Please report how many lines in these records contain the string "loyalty", and give nothing besides the number.

§ §

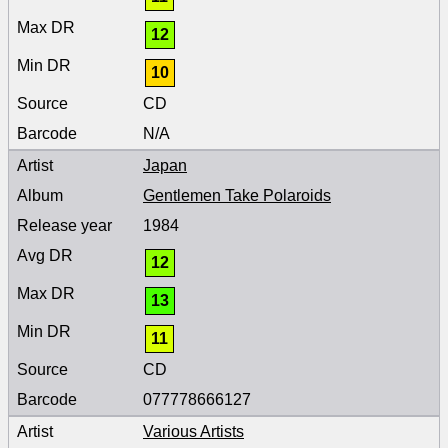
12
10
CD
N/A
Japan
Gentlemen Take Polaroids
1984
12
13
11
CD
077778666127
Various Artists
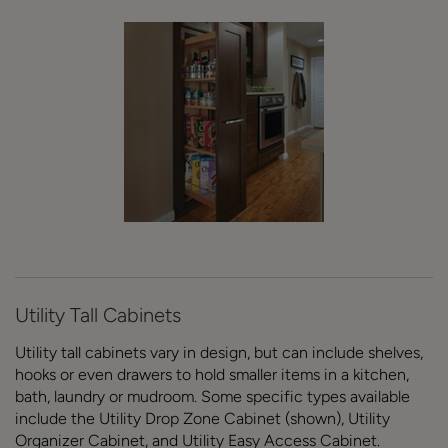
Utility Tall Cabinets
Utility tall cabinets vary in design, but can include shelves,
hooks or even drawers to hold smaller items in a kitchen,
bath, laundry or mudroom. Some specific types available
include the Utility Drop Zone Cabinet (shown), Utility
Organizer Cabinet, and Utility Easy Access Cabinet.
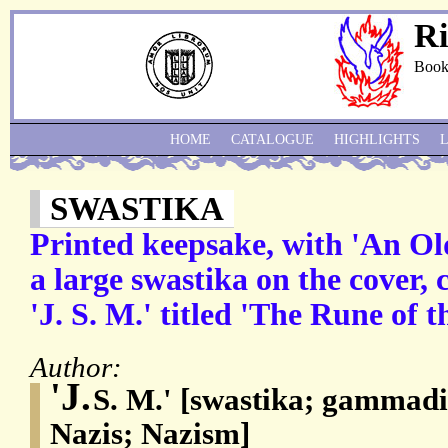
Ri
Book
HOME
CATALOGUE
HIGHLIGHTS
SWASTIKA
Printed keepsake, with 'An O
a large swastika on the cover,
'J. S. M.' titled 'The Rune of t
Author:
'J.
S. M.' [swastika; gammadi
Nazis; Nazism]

§ §

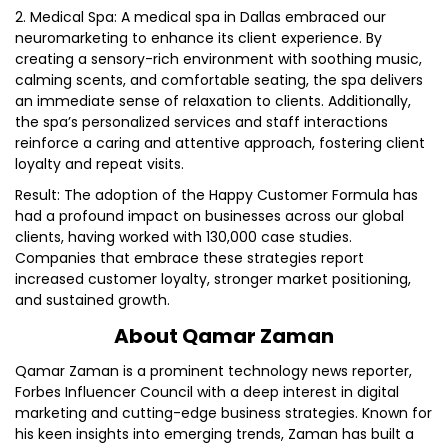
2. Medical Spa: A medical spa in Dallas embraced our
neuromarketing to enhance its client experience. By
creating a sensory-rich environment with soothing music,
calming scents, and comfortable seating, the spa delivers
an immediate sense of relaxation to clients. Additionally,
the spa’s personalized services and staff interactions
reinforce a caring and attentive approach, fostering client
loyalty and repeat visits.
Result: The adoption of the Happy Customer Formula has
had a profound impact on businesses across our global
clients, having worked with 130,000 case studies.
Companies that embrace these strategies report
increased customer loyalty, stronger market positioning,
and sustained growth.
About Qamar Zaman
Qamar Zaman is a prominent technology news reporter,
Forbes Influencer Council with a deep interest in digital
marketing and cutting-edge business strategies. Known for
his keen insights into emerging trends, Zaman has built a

§ §

**RESULT OF THIS EXERCISE**
2